Though, after going to a predominately white private school in Indiana for nearly four years, I do have somewhat of an idea.
Afterwards, with my newfound knowledge, I called my dad to congratulate him on being part of said endangered species, as only 1.5 percent of the country’s teachers are Asian.
The recruiter carried on, something about how she didn’t have an Asian teacher until she came to college and how important that was. Considering all of this, she asked if I still planned on withdrawing my application. I said I was sorry for wasting her time.
More than a week later, I wonder what our conversation would’ve sounded like if the job recruiter was blind to my race.
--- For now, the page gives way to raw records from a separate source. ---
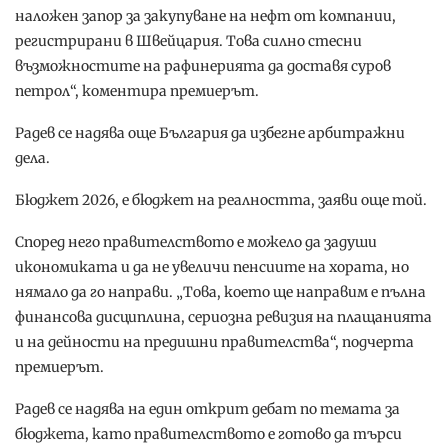
наложен запор за закупуване на нефт от компании,
регистрирани в Швейцария. Това силно стесни
възможностите на рафинерията да доставя суров
петрол“, коментира премиерът.
Радев се надява още България да избегне арбитражни
дела.
Бюджет 2026, е бюджет на реалността, заяви още той.
Според него правителството е можело да задуши
икономиката и да не увеличи пенсиите на хората, но
нямало да го направи. „Това, което ще направим е пълна
финансова дисциплина, сериозна ревизия на плащанията
и на дейности на предишни правителства“, подчерта
премиерът.
Радев се надява на един открит дебат по темата за
бюджета, като правителството е готово да търси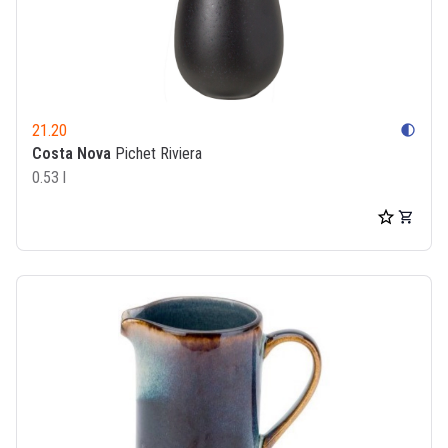
21.20
contrast
Costa Nova
Pichet Riviera
0.53 l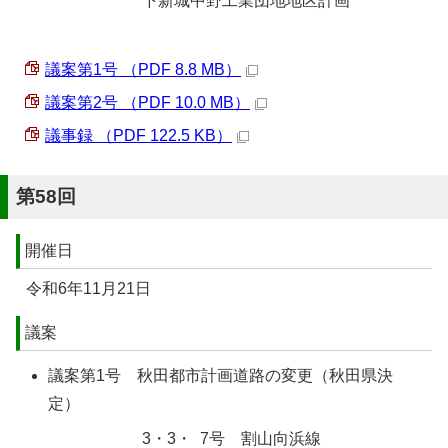
下新城中野工業団地地区計画
議案第1号 （PDF 8.8 MB）
議案第2号 （PDF 10.0 MB）
議事録 （PDF 122.5 KB）
第58回
開催日
令和6年11月21日
議案
議案第1号 秋田都市計画道路の変更（秋田県決
定）
3・3・ 7号 割山向浜線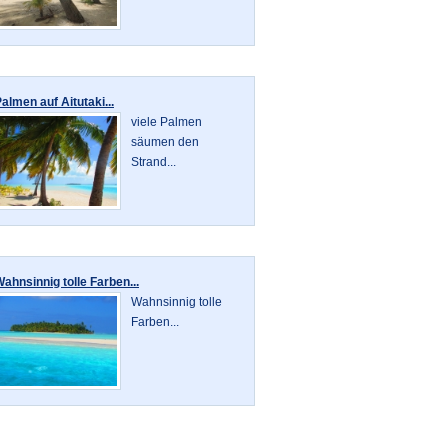
almen auf Aitutaki...
viele Palmen
säumen den
Strand...
ahnsinnig tolle Farben...
Wahnsinnig tolle
Farben...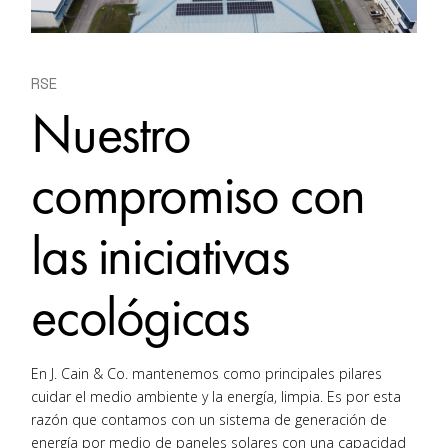
RSE
Nuestro
compromiso con
las iniciativas
ecológicas
En J. Cain & Co. mantenemos como principales pilares
cuidar el medio ambiente y la energía, limpia. Es por esta
razón que contamos con un sistema de generación de
energía por medio de paneles solares con una capacidad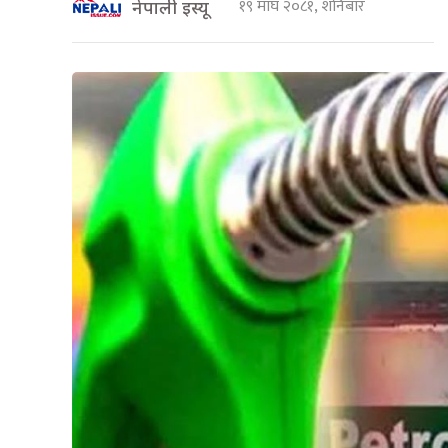
१९ माघ २०८१, शनिबार
नेपाली इस्यू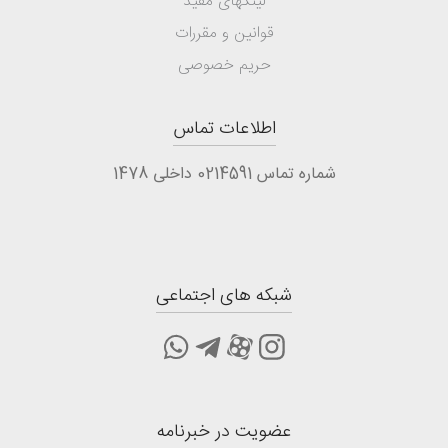
لینکهای مفید
قوانین و مقررات
حریم خصوصی
اطلاعات تماس
شماره تماس 0214591 داخلی 1478
شبکه های اجتماعی
عضویت در خبرنامه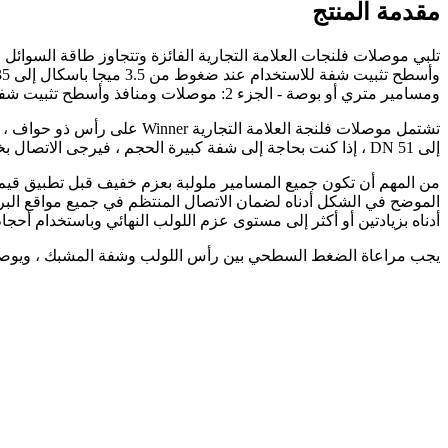
مقدمة المنتج
ومسامير متري أو بوصة - الجزء 2: موصلات ومنافذ وأسطح تثبيت شفة للاستخدام عند ضغوط 42 ميجا باسكال ، DN 13 إلى DN 76.
إلى DN 51 ، إذا كنت بحاجة إلى شفة كبيرة الحجم ، فيرجى الاتصال بخدمة العملاء لدينا .
من المهم أن تكون جميع المسامير ملولبة بعزم خفيف قبل تطبيق قيم عز
الموضح في الشكل أدناه لضمان الاتصال المنتظم في جميع مواقع البراغي
أدناه بزيادتين أو أكثر إلى مستوى عزم اللولب النهائي وباستخدام أ
يجب مراعاة الضغط السطحي بين رأس اللولب وشفة المشبك ، ويوصى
A white candidate would’ve been asked to stay because they were qualified for the job, not because of where their family is from.
And if the above is true, I’m forced to question if my selection was in part based off what I checked in that little box.
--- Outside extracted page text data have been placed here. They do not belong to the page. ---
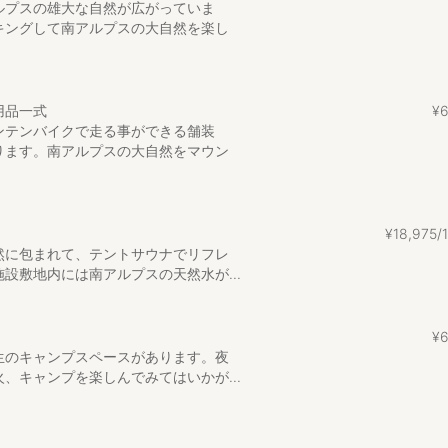
ルプスの雄大な自然が広がっていま
キングして南アルプスの大自然を楽し
口」であり、山梨への「入口」でもある
を味わう起点を目指し
踏み出した。
用品一式
¥
ンテンバイクで走る事ができる舗装
ります。南アルプスの大自然をマウン
¥
18
,
975
然に包まれて、テントサウナでリフレ
設敷地内には南アルプスの天然水が...
¥
生のキャンプスペースがあります。夜
、キャンプを楽しんでみてはいかが...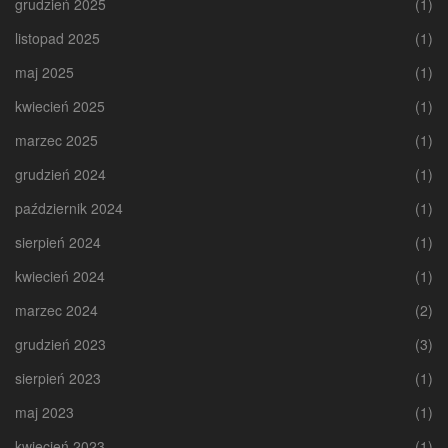
grudzień 2025
(1)
listopad 2025
(1)
maj 2025
(1)
kwiecień 2025
(1)
marzec 2025
(1)
grudzień 2024
(1)
październik 2024
(1)
sierpień 2024
(1)
kwiecień 2024
(1)
marzec 2024
(2)
grudzień 2023
(3)
sierpień 2023
(1)
maj 2023
(1)
kwiecień 2023
(1)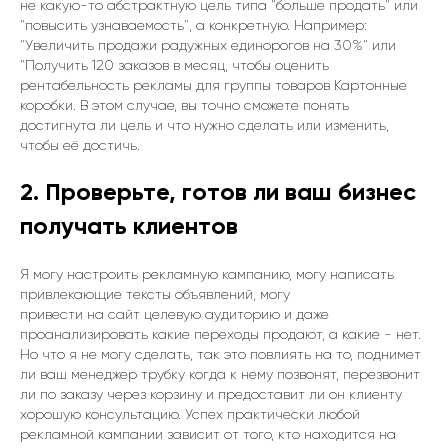
не какую-то абстрактную цель типа "больше продать" или
"повысить узнаваемость", а конкретную. Например:
"Увеличить продажи радужных единорогов на 30%" или
"Получить 120 заказов в месяц, чтобы оценить
рентабельность рекламы для группы товаров Картонные
коробки. В этом случае, вы точно сможете понять
достигнута ли цель и что нужно сделать или изменить,
чтобы её достичь.
2. Проверьте, готов ли ваш бизнес
получать клиентов
Я могу настроить рекламную кампанию, могу написать
привлекающие тексты объявлений, могу
привести на сайт целевую аудиторию и даже
проанализировать какие переходы продают, а какие - нет.
Но что я не могу сделать, так это повлиять на то, поднимет
ли ваш менеджер трубку когда к нему позвонят, перезвонит
ли по заказу через корзину и предоставит ли он клиенту
хорошую консультацию. Успех практически любой
рекламной кампании зависит от того, кто находится на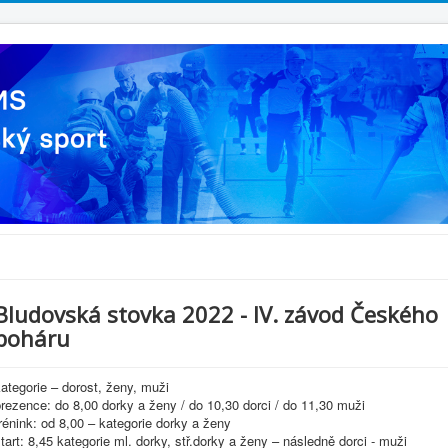
Bludovská stovka 2022 - IV. závod Českého
poháru
ategorie – dorost, ženy, muži
rezence: do 8,00 dorky a ženy / do 10,30 dorci / do 11,30 muži
rénink: od 8,00 – kategorie dorky a ženy
tart: 8,45 kategorie ml. dorky, stř.dorky a ženy – následně dorci ‐ muži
For minorities entering the job force, to self-identify or not is an exhaustive catch-22. For every study that shows there are advantages to being racially ambiguous, I’ve also had well-meaning people advise that I play up my double minority status as an Asian female, particularly if I’m pursuing a job in sports media.
Worse are the people who imply I’ve secured internships in the past solely because of my last name. When the company I worked for over the summer posted a picture of the interns on social media, more than one user commented on the “suspicious lack of white males.”
I look at the same picture and see people who look like me in a job industry where 90 percent of sports editors are white men, according to the latest Associated Press Sports Editors Racial and Gender Report Card.
A suspicious lack of white males, indeed.
I look at the same picture and see a tangible reminder that representation doesn’t have to be a box for companies to check off. I’m hopeful because of reminders like these. That in itself makes me want to check the Asian box every job application, odds be damned.